▸ **Task item A**
In the passage about May, which day of the month does the writer prefer above all the others?
▸ **Task item B**
From the passage about May, copy the part starting with "It is April, fickle" and going on through "in her coronal.".
▸ **Task item C**
Extend the passage about May past its final sentence.

[Opening Provided text section]

It is April, fickle fooling April, but already one begins to dream of May. And soon it will be here. Oh! how we long for its bright sunshine, its budding flowers, its delicious perfumes, its breezy mornings and its starry nights, reminding us of that better country where the streams sing on forever, where the spring-time never fades, and where all the sainted ones we have loved on earth, purified and made more glorious than ever, await us with their seraphic smiles. May!—bright, beautiful May!—what is like to thy loveliness? The Summer may be full of maturer beauty, the Autumn more like a matron in her queenliness, but thou art as a young and innocent bride, all blushing and trembling in thy tearful gladness. And of all days in May give us the first—the vesperus of her sky—the proudest gem in her coronal.

[Closing Provided text section]
[Opening Raw data section]

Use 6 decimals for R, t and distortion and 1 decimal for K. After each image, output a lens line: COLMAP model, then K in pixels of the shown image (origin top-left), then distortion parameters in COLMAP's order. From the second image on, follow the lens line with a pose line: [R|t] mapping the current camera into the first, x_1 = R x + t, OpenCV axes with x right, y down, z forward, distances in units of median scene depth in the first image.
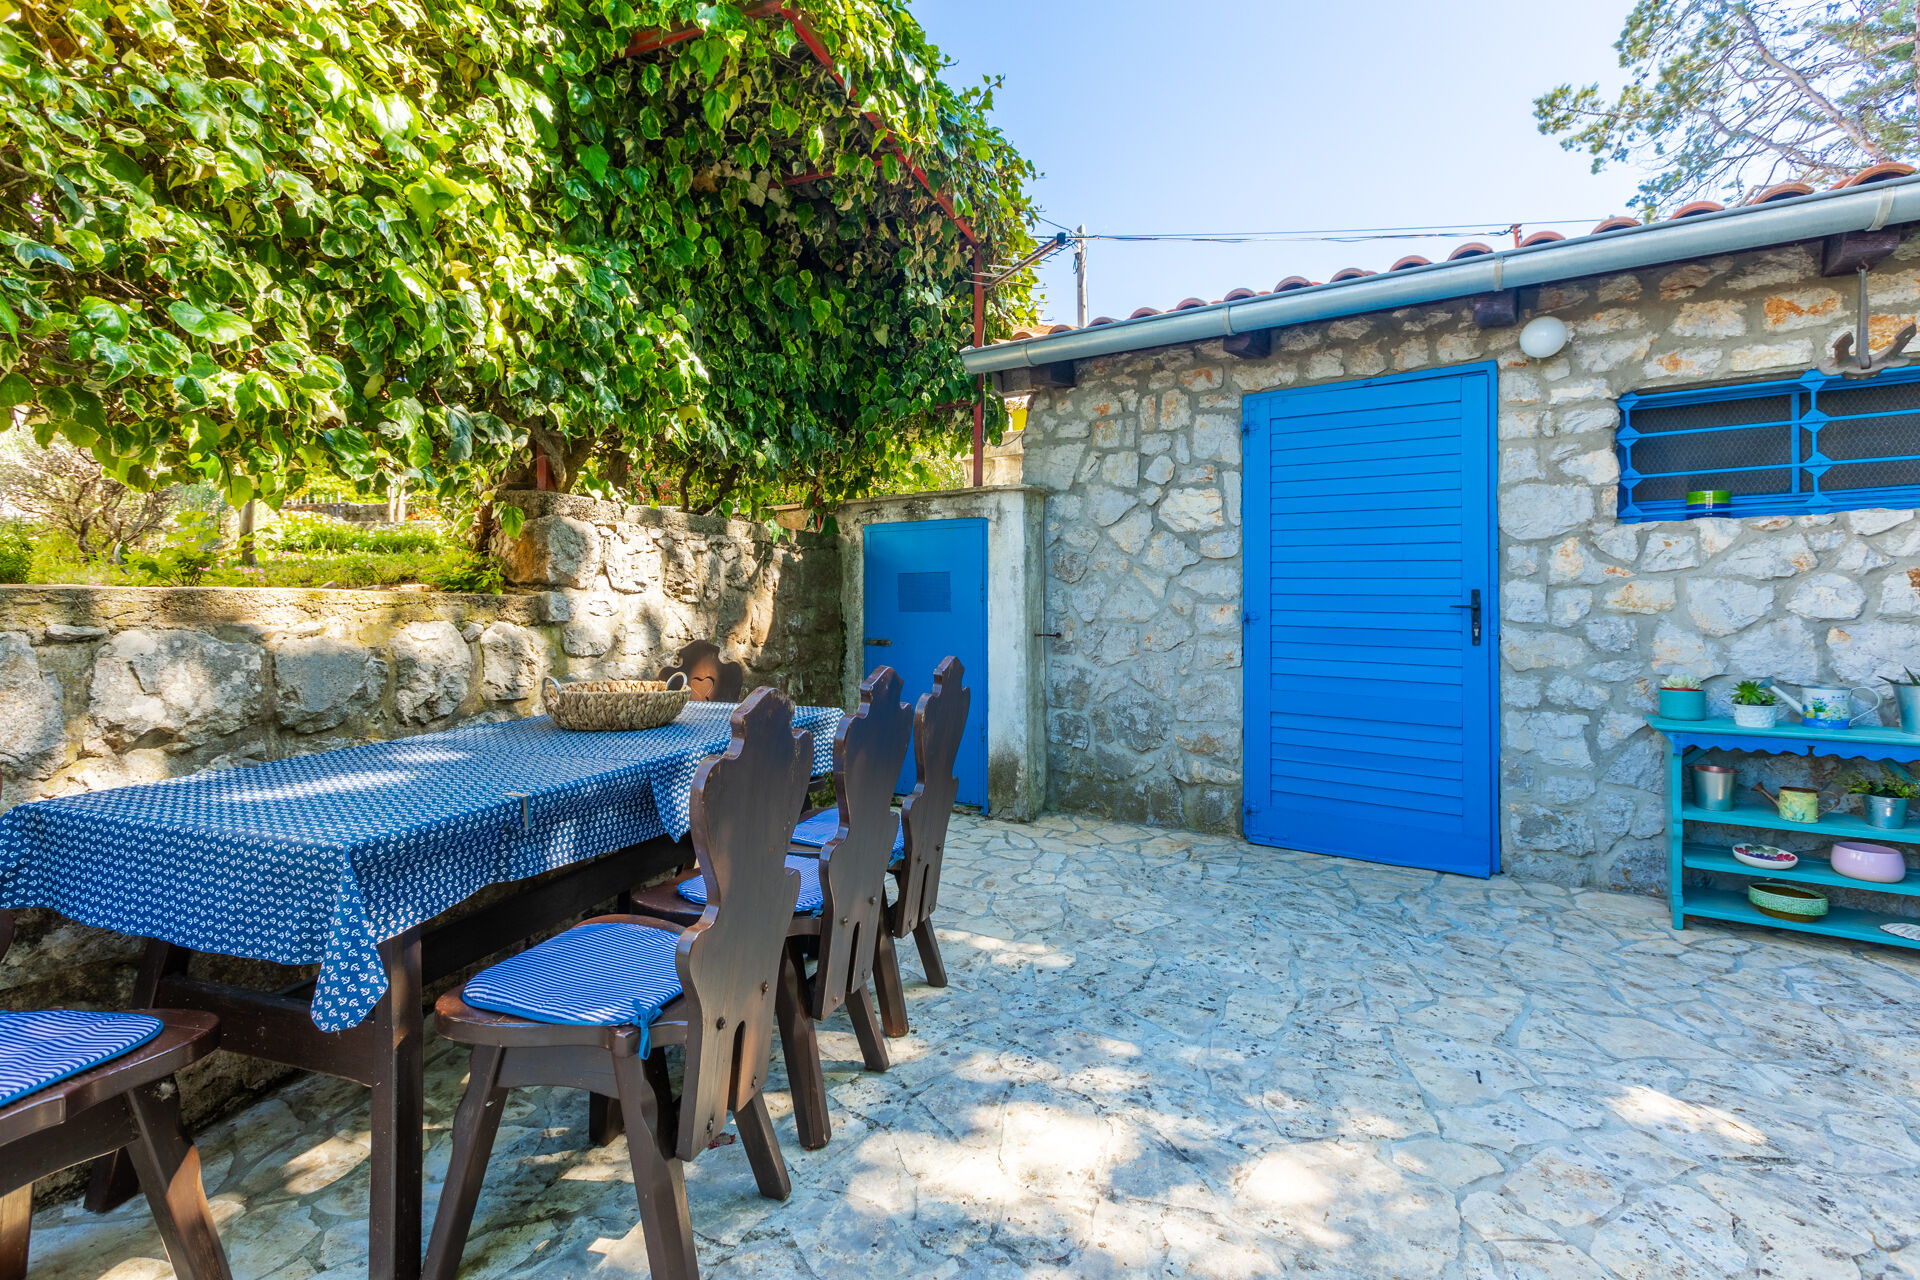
lens RADIAL K [[868.5, 0, 942.4], [0, 868.5, 596.0], [0, 0, 1]] dist [-0.005359, 0.000311]
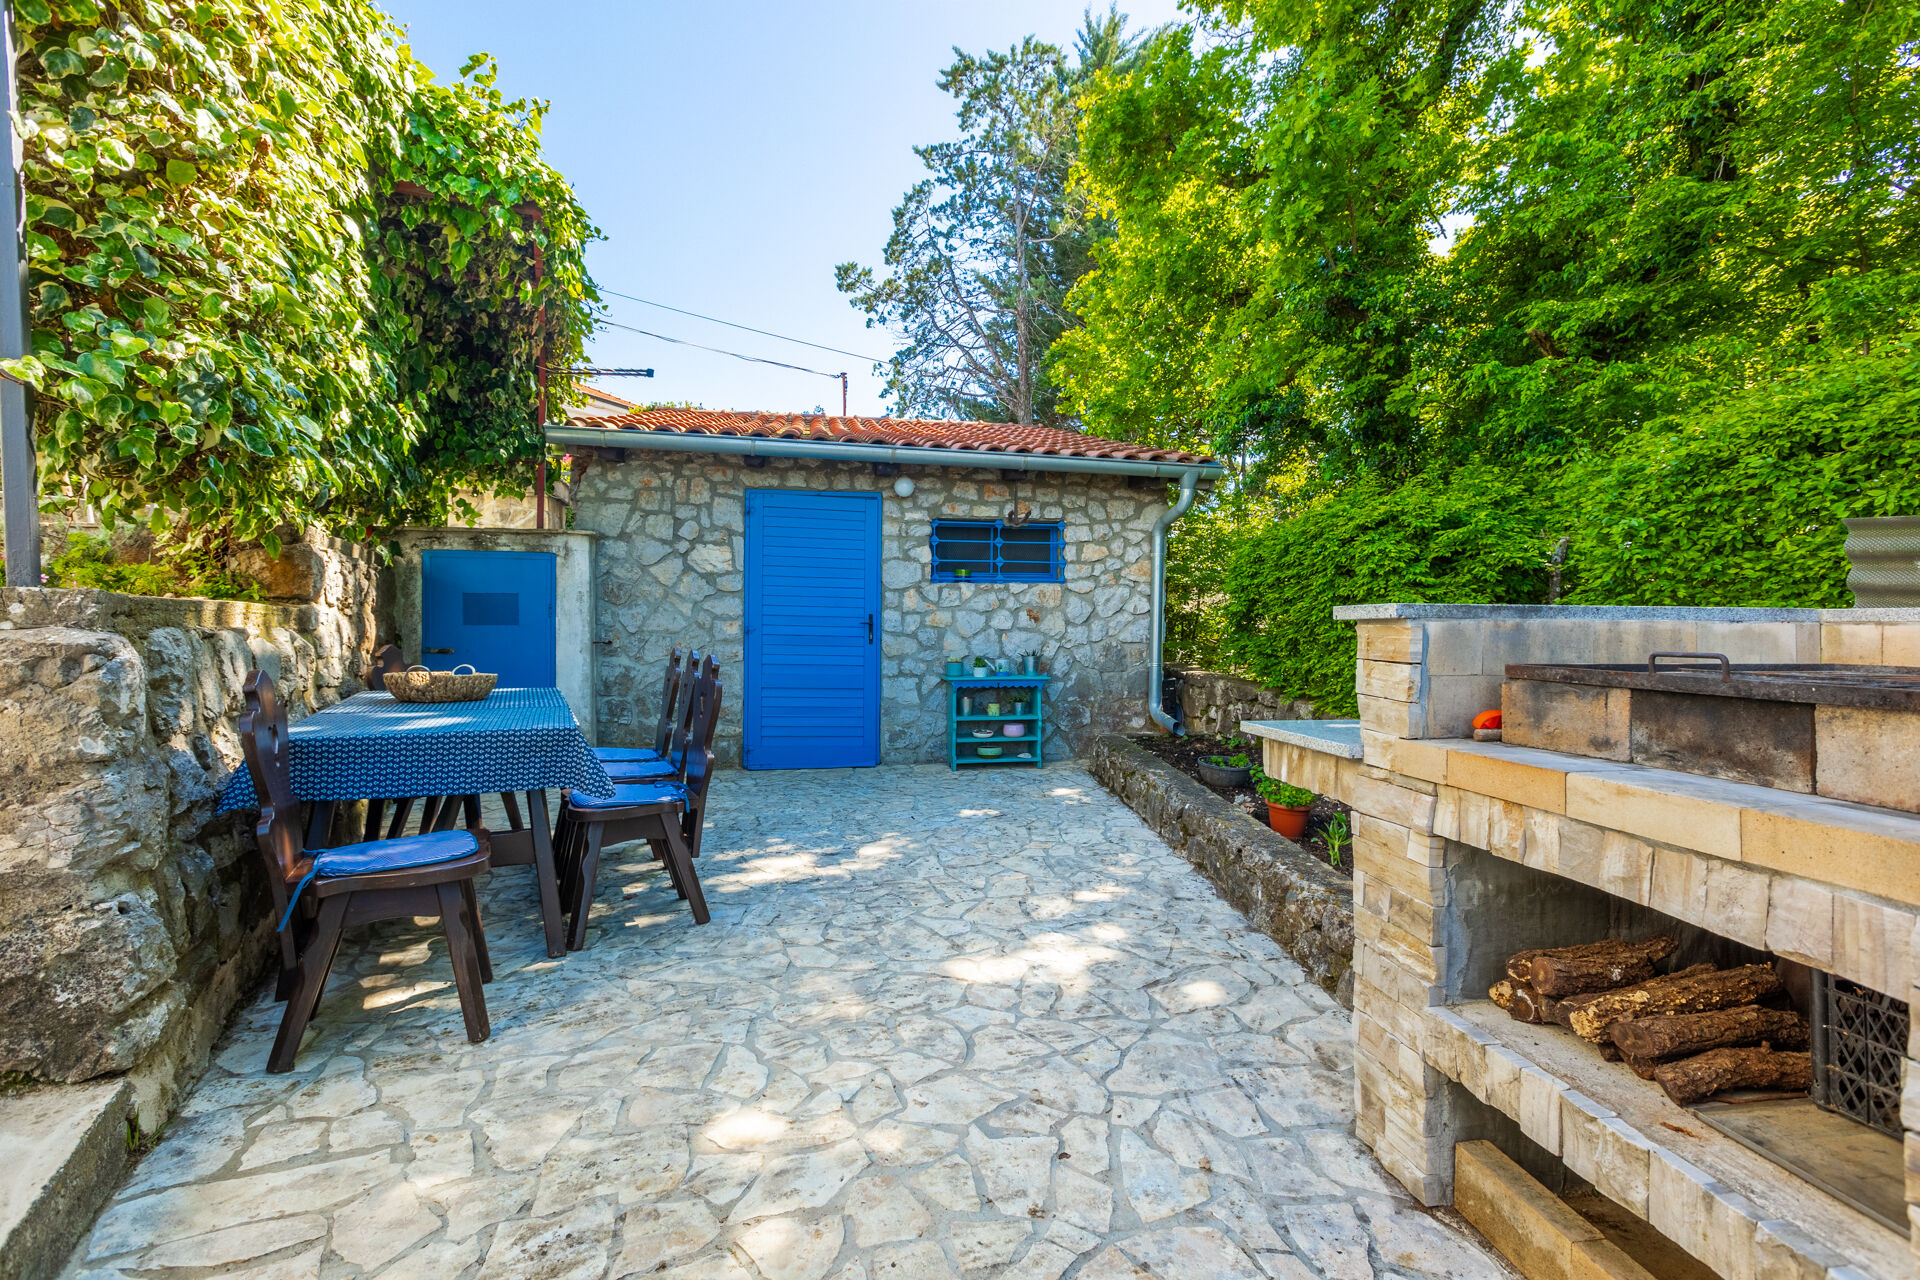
lens RADIAL K [[868.5, 0, 951.3], [0, 868.5, 629.9], [0, 0, 1]] dist [-0.005359, 0.000311]
pose [[0.704751, 0.001271, 0.709453, -0.601976], [-0.013358, 0.999845, 0.011477, 0.002554], [-0.709329, -0.017565, 0.704659, -0.451561]]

[Closing Raw data section]

▸ **Response A**
The first day of May.

▸ **Response B**
It is April, fickle fooling April, but already one begins to dream of May. And soon it will be here. Oh! how we long for its bright sunshine, its budding flowers, its delicious perfumes, its breezy mornings and its starry nights, reminding us of that better country where the streams sing on forever, where the spring-time never fades, and where all the sainted ones we have loved on earth, purified and made more glorious than ever, await us with their seraphic smiles. May!—bright, beautiful May!—what is like to thy loveliness? The Summer may be full of maturer beauty, the Autumn more like a matron in her queenliness, but thou art as a young and innocent bride, all blushing and trembling in thy tearful gladness. And of all days in May give us the first—the vesperus of her sky—the proudest gem in her coronal.

▸ **Response C**
Is there any thing so exquisite in the older poets as their habit of constantly alluding to the merry sports with which our English ancestors were accustomed to celebrate the first of May? Is there any thing more captivating to the lover of green and sunshiny fields and antique customs, than the dance around the flower-decked pole of the village, with the rosy-cheeked maidens for partners, and the hobby-horse, the morrice-crew, and the combatants of the ring around? Alas! the day for these spectacles has gone forever. Even in merry England the first of May has lost its popularity, and it is only in some quiet dell, secluded among the hills, far away from the metropolis, that the Maypole is wreathed with garlands on the eventful morning, and the blushing beauty is crowned with flowers as queen of May. How many kindly feelings, how many happy hours, how many holy associations have been lost to us by the neglect of this simple rural custom! Far away from home and friends, in lands remote even from his native continent, the sight of a pole decked out with flowers for some pagan festival, has recalled to the wanderer’s mind the happy days of his youth, when he sported with his gay companions on the village lawn, or slily kissed some blushing little beauty who had been his partner on the first of May.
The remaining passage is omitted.